By: Crystal Stonewall
A food desert is an area where affordable, healthy food is difficult to obtain, particularly for those without access to an automobile. The term “food desert” may be new to some, but this phenomenon is actually very common, especially right here in Chicago.
Englewood, a neighborhood on the Southside of Chicago, has gained much press recently for being a food desert. Despite Englewood being the home to a Food4Less grocery store, many of the residents are too poor to shop at the grocery store, and therefore rely on food ministries and food pantries for food access. Englewood’s median household income is $24,049 which is sufficiently low in comparison to Chicago’s average median household income of $43,628 (Englewood neighborhood in Chicago, Illinois, City-Data). When asked about living in a food desert, one teen stated, “At this point, I am accustomed to living in a food desert. I have hope that one day this will change for my neighborhood. In fact, I have been listening to the news, and heard about the new Whole Foods opening in the near future.”

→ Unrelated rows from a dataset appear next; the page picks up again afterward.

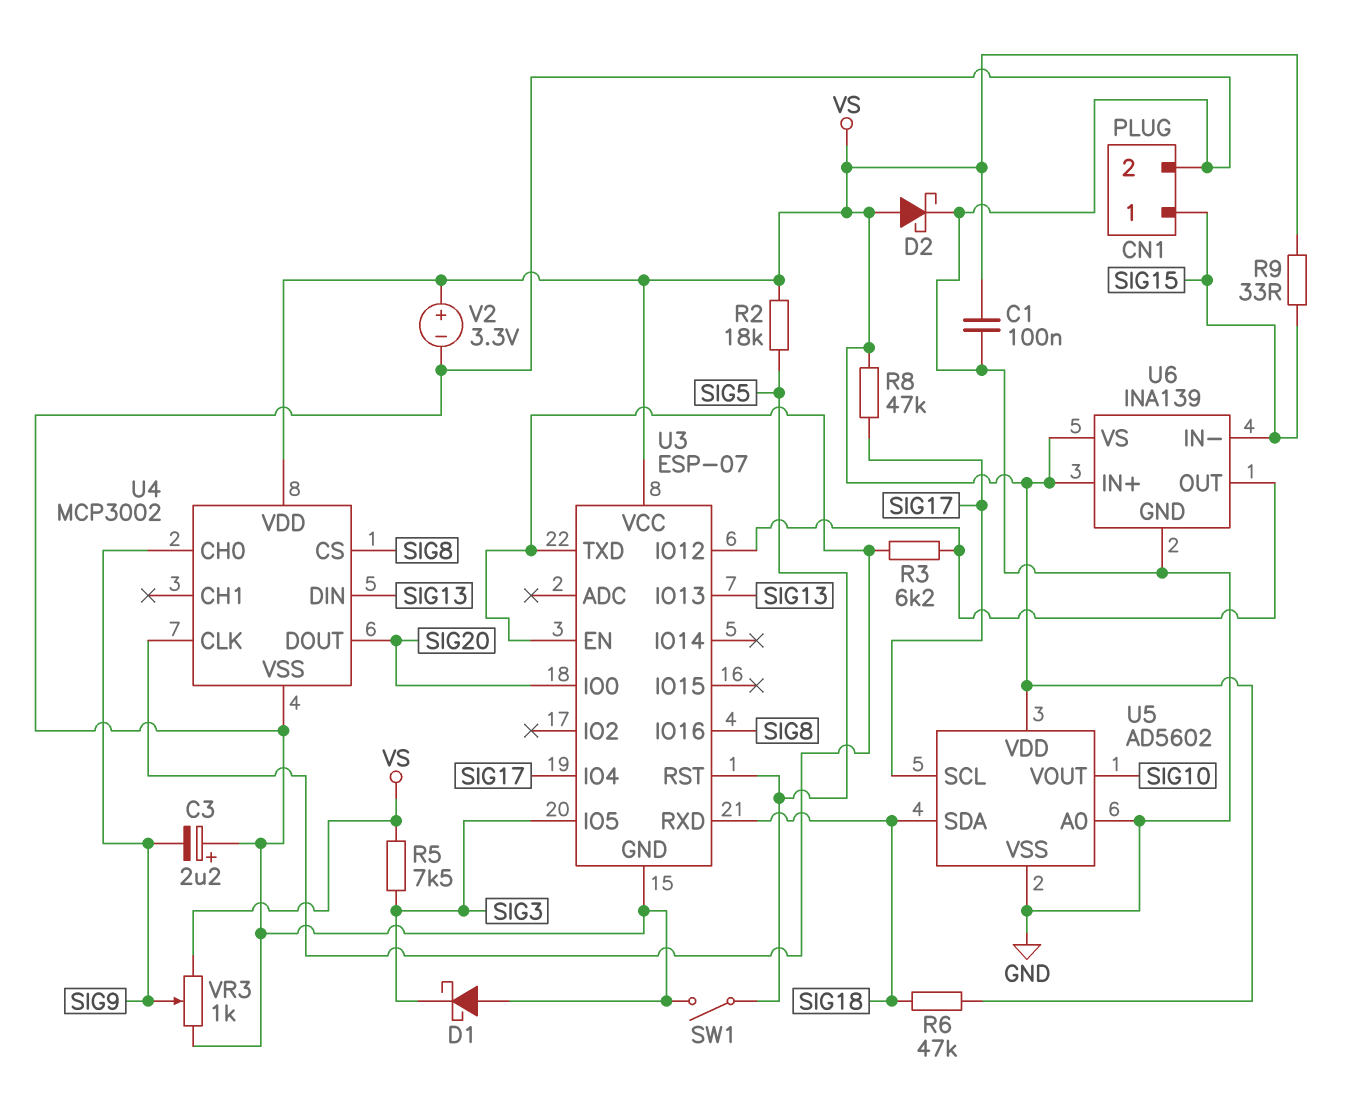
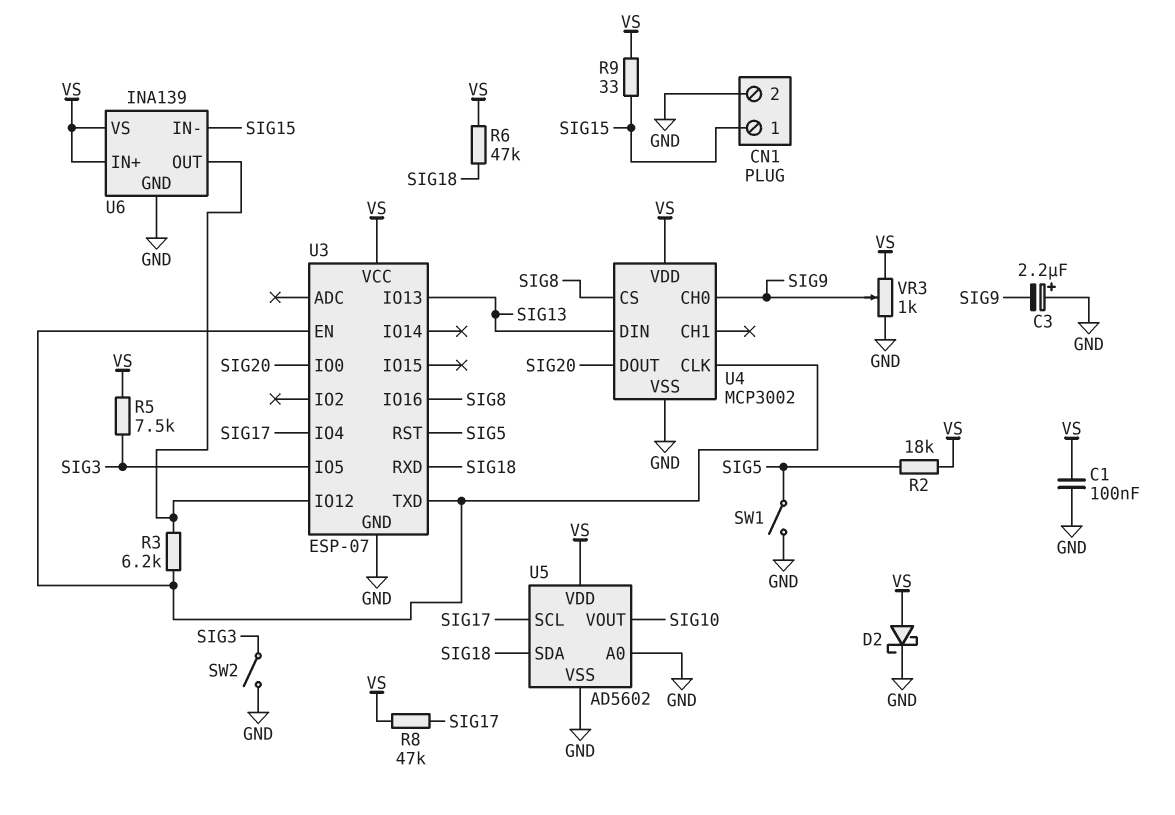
D1: schottky (A GND, K SIG3) -> none
SW2: none -> switch (GND, SIG3)
V2: 3.3V (plus VS, minus GND) -> none

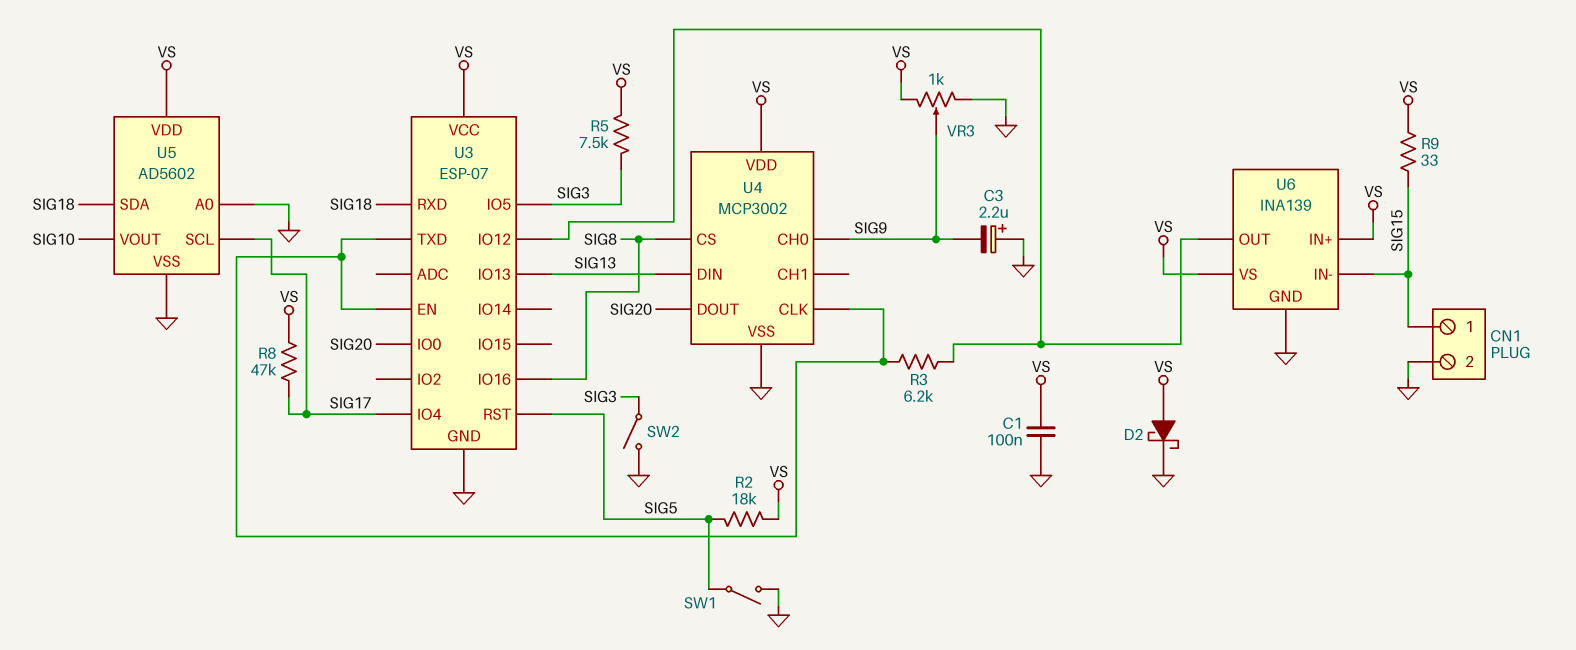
R6: 47k (SIG18, VS) -> none

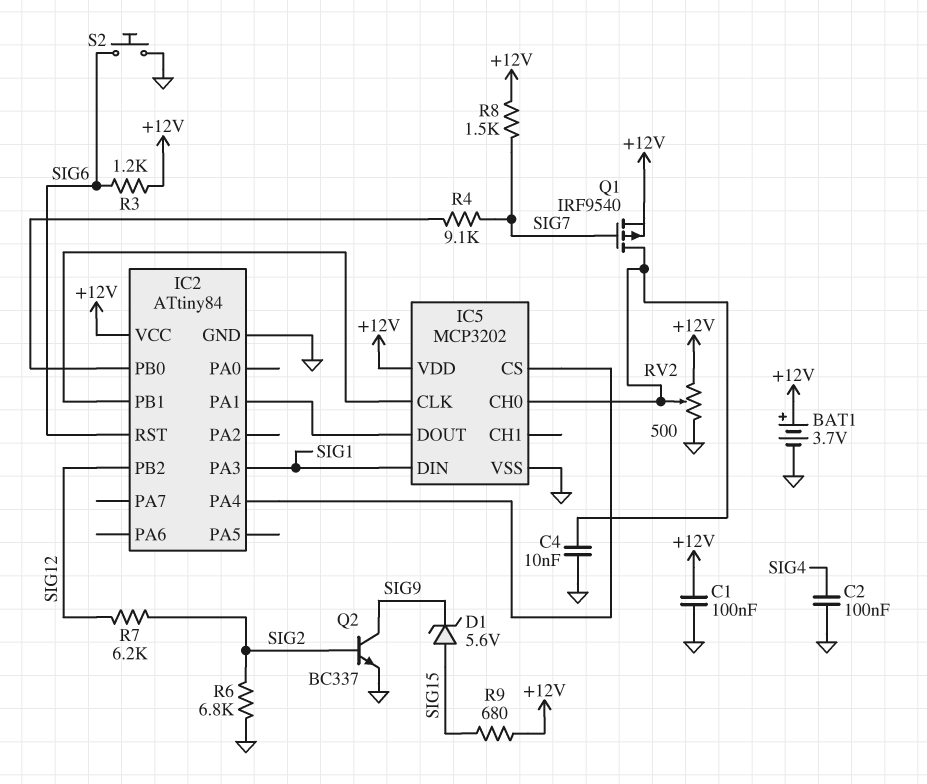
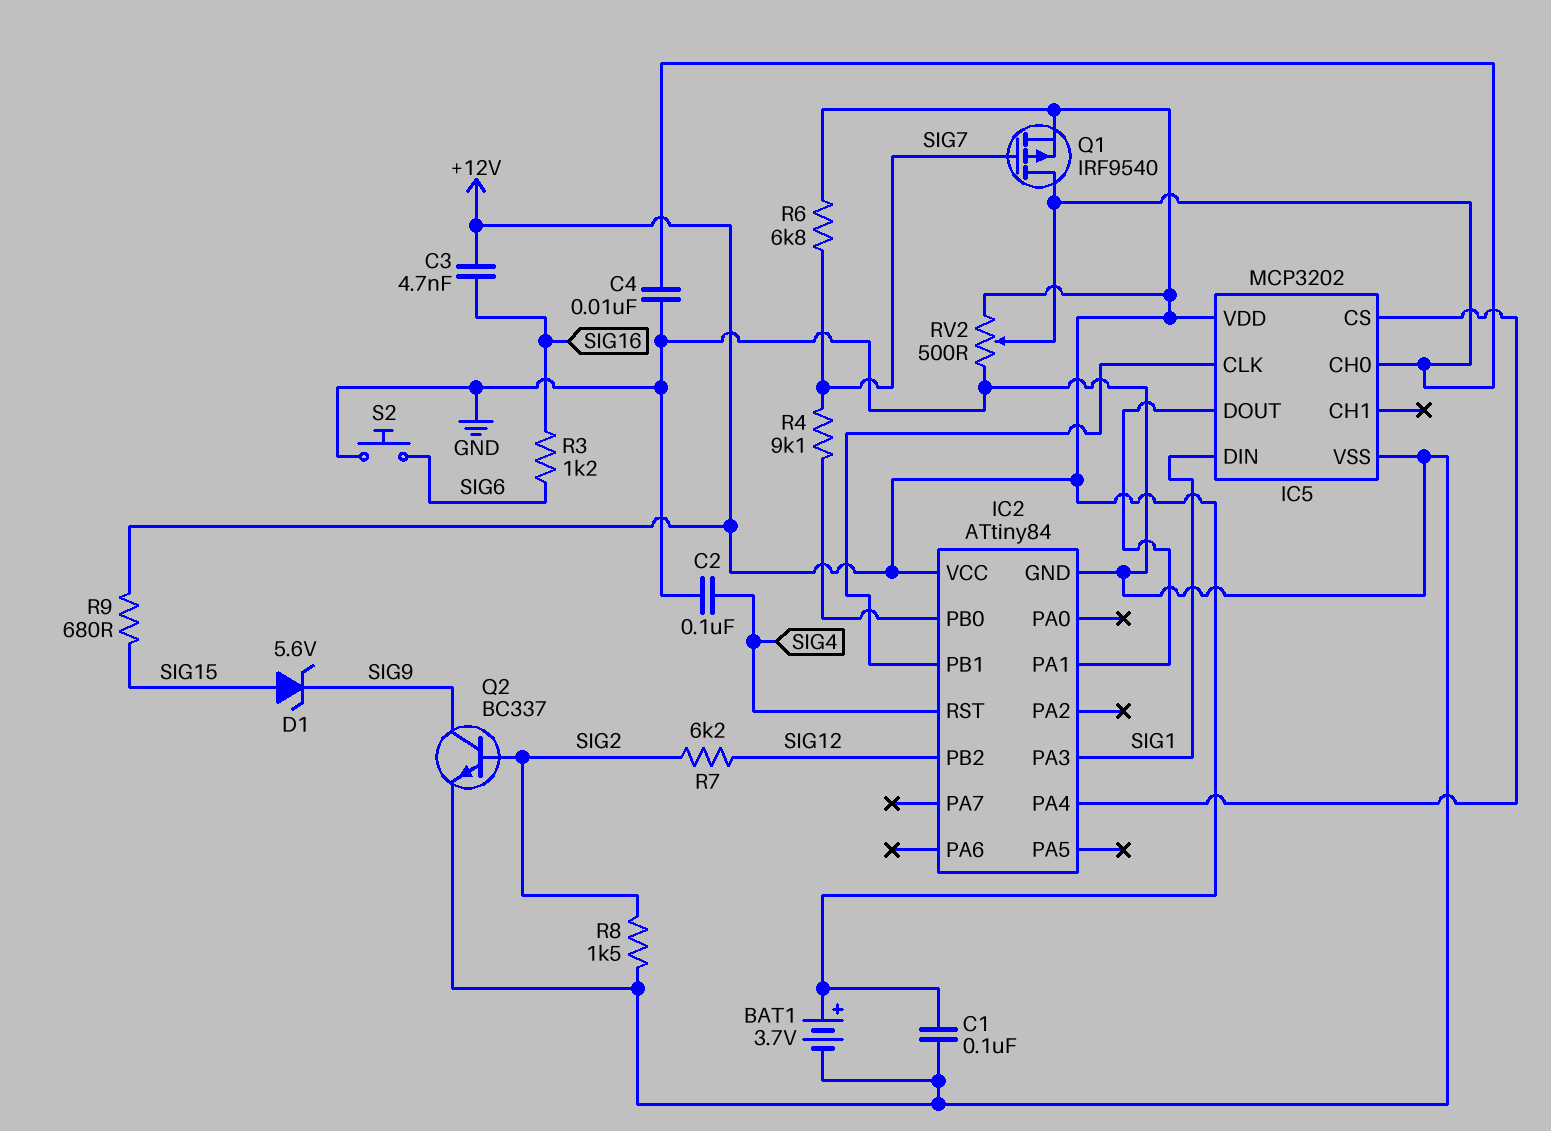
C3: none -> 4.7nF (+12V, SIG16)
IC2 pin RST: SIG6 -> SIG4
R3: 1.2k (+12V, SIG6) -> 1.2k (SIG6, SIG16)
R6: 6.8k (GND, SIG2) -> 6.8k (+12V, SIG7)
R8: 1.5k (+12V, SIG7) -> 1.5k (GND, SIG2)

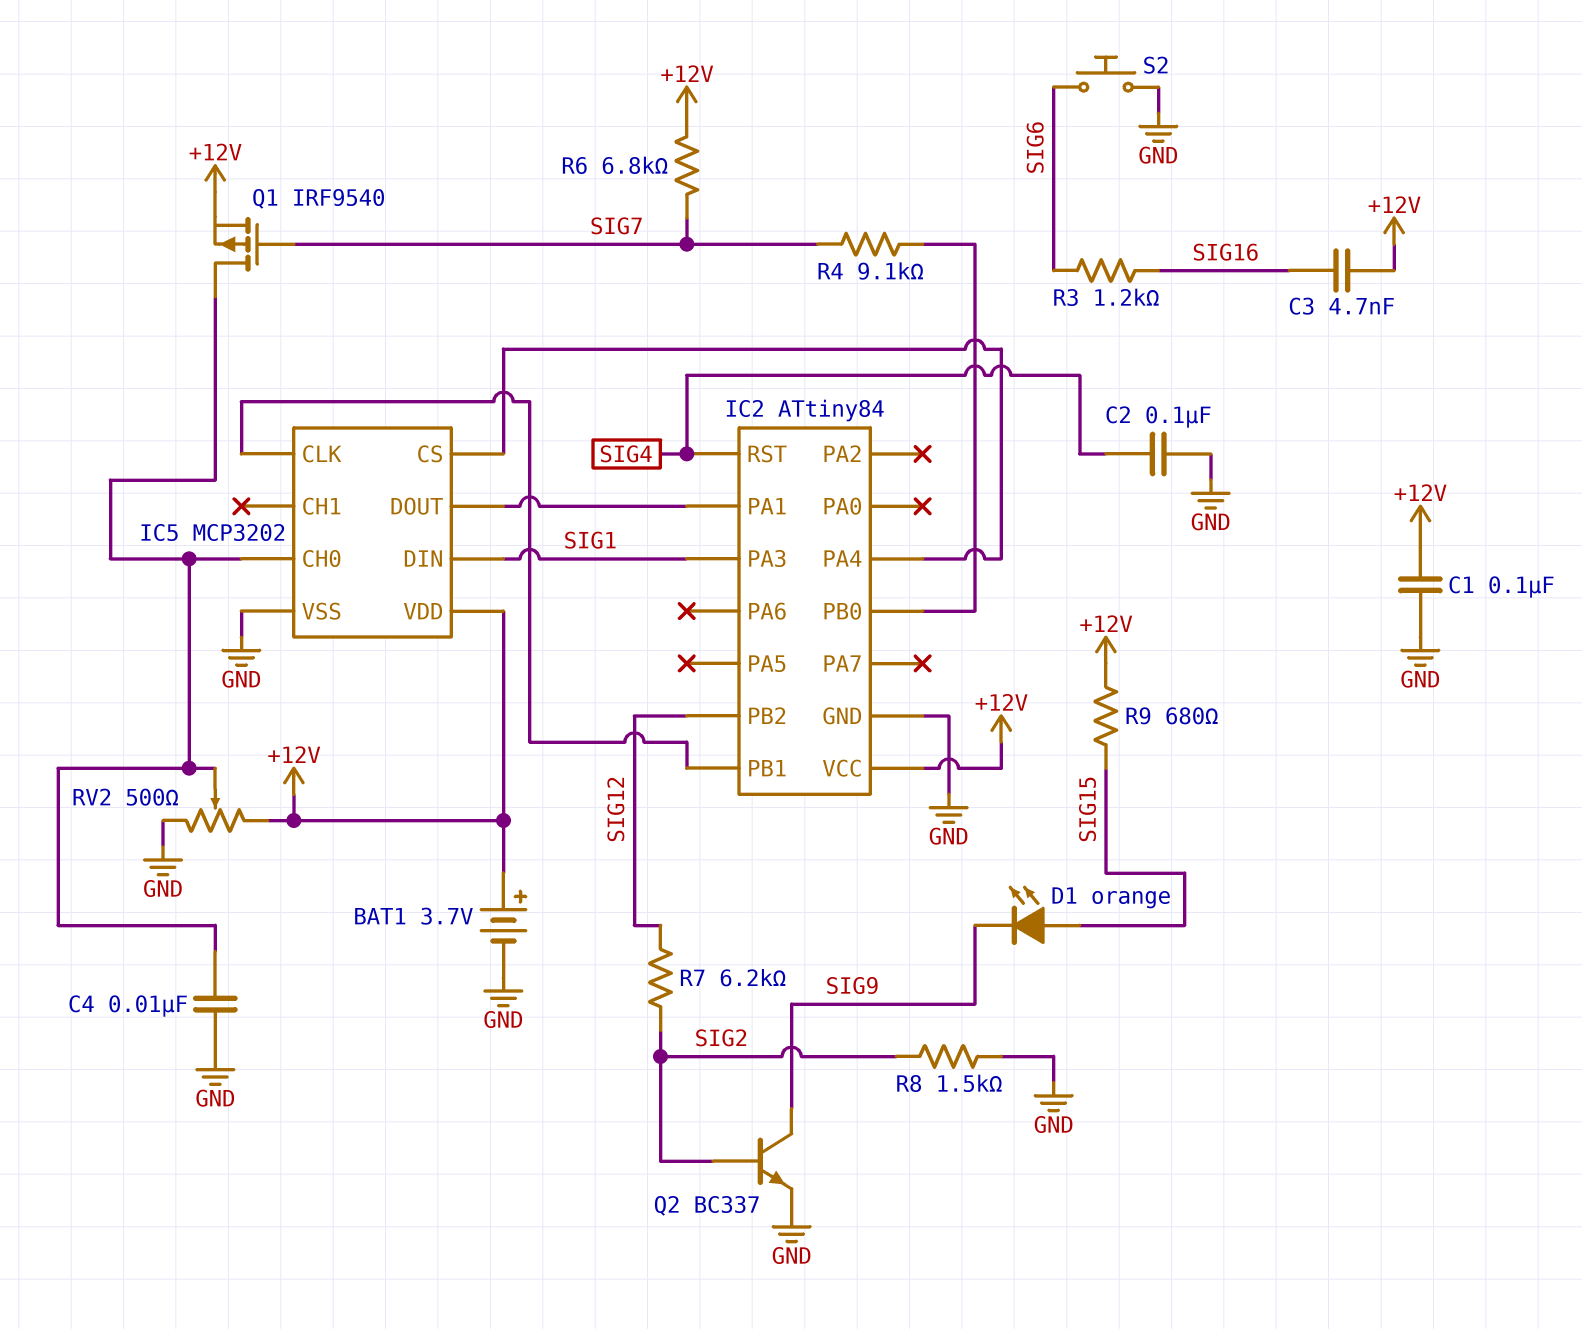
D1: zener 5.6V (A SIG15, K SIG9) -> LED orange (A SIG15, K SIG9)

One reason Englewood has been gaining so much attention is because Whole Foods is opening in the neighborhood. Many feel Whole Foods is not an appropriate store for this neighborhood because the prices of the goods sold at Whole Foods are substantially higher than the average grocery store. According to a study done by The Bill Fold, Whole Foods grocery items cost, on average, $2 more than items sold in the average store.
|Whole Foods Organic||Safeway Regular Produce|
|Parsley: $1.29||Parsley: $0.99|
|Cilantro: $1.29||Cilantro: $0.99|
|Green Lettuce: $1.99||Green Lettuce: $1.99|
|Green Onion: $1.29||Green Onion: $0.99|
|Carrots: $0.99/lb.||Carrots: $0.99|
|Bananas: $0.99/lb.||Bananas: $0.79/lb.|
|Garlic:$0.72 each||Garlic:$0.50 each|
|Limes: $0.50 each||Limes: $0.33 each|
|Gala Apples: $2.49/lb.||Gala Apples: $1.99/lb.|
|Total: $11.55||Total: $9.56|
To help eliminate food deserts, we should (1) help those in our community understand the problems associated with food deserts, and (2) discuss different options to fix the problem, such as community gardens and working with local retailers. According to JaMonica Marion, an Agriculture teacher, “Educating consumers on healthy food choices, promoting local grocery stores to sell produce, and creating urban co-ops can help alleviate food deserts.” Ultimately, the best way to improve a food desert is having the willingness to make a change.